This was a nonstop endeavour. Even weekends were tough – Padam used the words “cross country and swimming” – and while it literally wasn’t that, the brothers would be taken to the outskirts and were made to run hard in the hilly areas and swim in the community pool.
Shiva was so good among his contemporaries that legend has it he won a sit-ups test at SAI at the age of ten — none of the seniors could match him. “He did more than a thousand and it is one of the most popular SAI Guwahati stories,” Govind said.
This whole regimen was created by Padam and executed to perfection for years, until SAI took over full responsibility of honing Shiva into a world-class boxer – which was after his national-level gold medal in 2005.
To fund his initial development, Padam, who has studied only till standard 10th, sold some land and took a loan as well. His other savings went in the marriages of three daughters – the fourth one is yet to get married. But there wasn’t a single day that he doubted his son’s credentials.
“He was delivering medal after medal, so why would I stop believing in him?” Padam said.
Shiva himself talks about how his father never refused to support him, not even for the most pettiest demands: “He never said no… I can’t remember him ever saying that he can’t afford to buy me something.
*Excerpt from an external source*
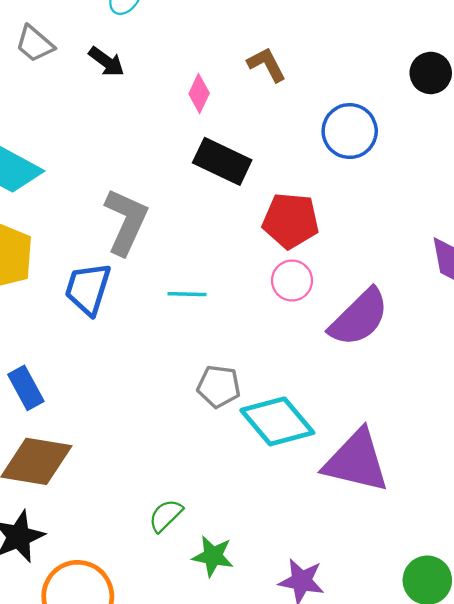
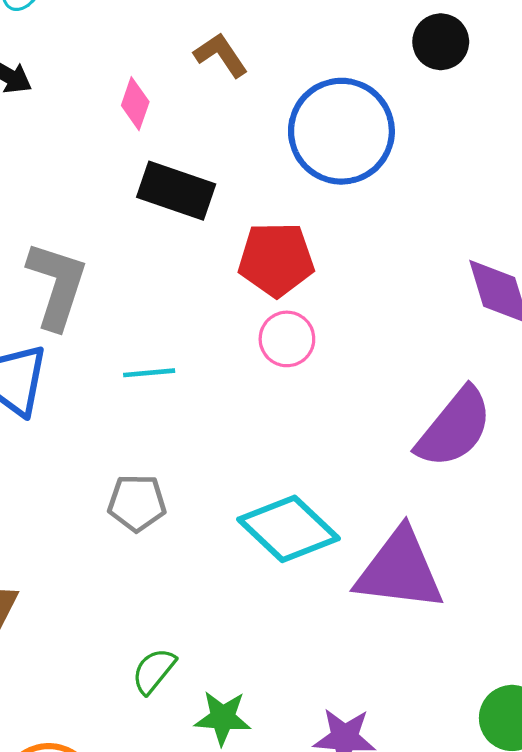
blue circle: (350, 131) -> (341, 131), size x1.4
purple semicircle: (359, 317) -> (454, 428), moved
gray pentagon: (219, 386) -> (137, 503), moved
This included the latest phones (one which he left in an autorickshaw at the age of 14), talktime, shoes… anything,” he told Scoopwhoop.
“My demand was simple – keep doing well in boxing and you will get everything,” Padam said.
The deal was working both ways – Shiva’s rise was meteoric and while he faced disappointment with a first-round exit from London 2012, he has changed his tact for Rio 2016. This time, it doesn’t seem like it will be ‘over in minutes’. In Brazil, you will see a more aggressive fighter – the ‘frustration building inside’ due to the administrative ‘barriers’ that Indian boxers face came out in a scream after he sealed his Olympic berth at the Asian Qualifying tournament in China — and will certainly well up in Brazil — hopefully in the ring, hopefully in the form of lightening punches and jabs.
While maintaining a calm demeanour, Shiva can’t really hide his aggressive side. Talk about busting an opponent’s nose, and he says: “At first it was like ‘what have I done’? There is slight worry, because there is respect for your opponent. But then you say to yourself, ‘that felt good’.”
In life though, he hates picking fights: “Mostly because I know I’ll end up hurting someone if I get into a fist fight,” he said.
India will want this side of Shiva to take the ring by storm in Rio. Shiva fully realises how boxing has changed – there is no place for defensive boxers according to him. He uses the word ‘dormant’ instead of defensive and calls aggression the key to winning and ‘going for the kill’ as his approach.
He doesn’t have any other option – bereft of enough tournaments and exposure trips due to the boxing federation’s bans, Shiva dives into Rio 2016’s round of 32 without as much competitive experience as he would like. He is one of only three Indian boxers who have qualified for the Olympics this time, compared to the eight in London four years ago.
But he is the best of the lot. He is the best the country has. And judging by the amount of sweat, blood and tears he has already spent on his career so far, expect Shiva to put his weight behind every punch.
As he puts it, his ambition for Rio 2016 is remarkably simple: “Only one goal, to make my country proud,” he says.
India expects, and Shiva Thapa only knows how to deliver.